**Aim of the exercise**: Leave out the images and return all the data word for word.

**Records provided**:
::::

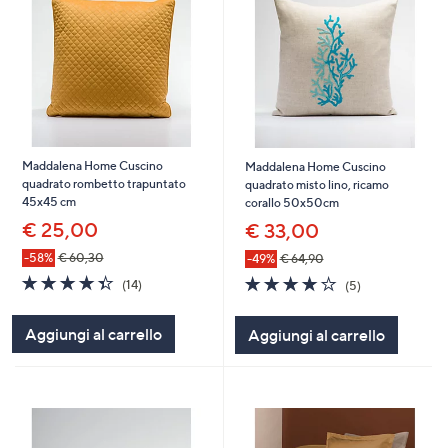
Maddalena Home Cuscino
Maddalena Home Cuscino
quadrato rombetto trapuntato
quadrato misto lino, ricamo
45x45 cm
corallo 50x50cm
€ 25,00
€ 33,00
-58%
€ 60,30
-49%
€ 64,90
4.4
14
4.0
5
(14)
(5)
of
Recensioni
of
Recensioni
5
5
Aggiungi al carrello
Aggiungi al carrello
Stars
Stars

::::

**Response to this exercise**:
Maddalena Home Cuscino
Maddalena Home Cuscino
quadrato rombetto trapuntato
quadrato misto lino, ricamo
45x45 cm
corallo 50x50cm
€ 25,00
€ 33,00
-58%
€ 60,30
-49%
€ 64,90
4.4
14
4.0
5
(14)
(5)
of
Recensioni
of
Recensioni
5
5
Aggiungi al carrello
Aggiungi al carrello
Stars
Stars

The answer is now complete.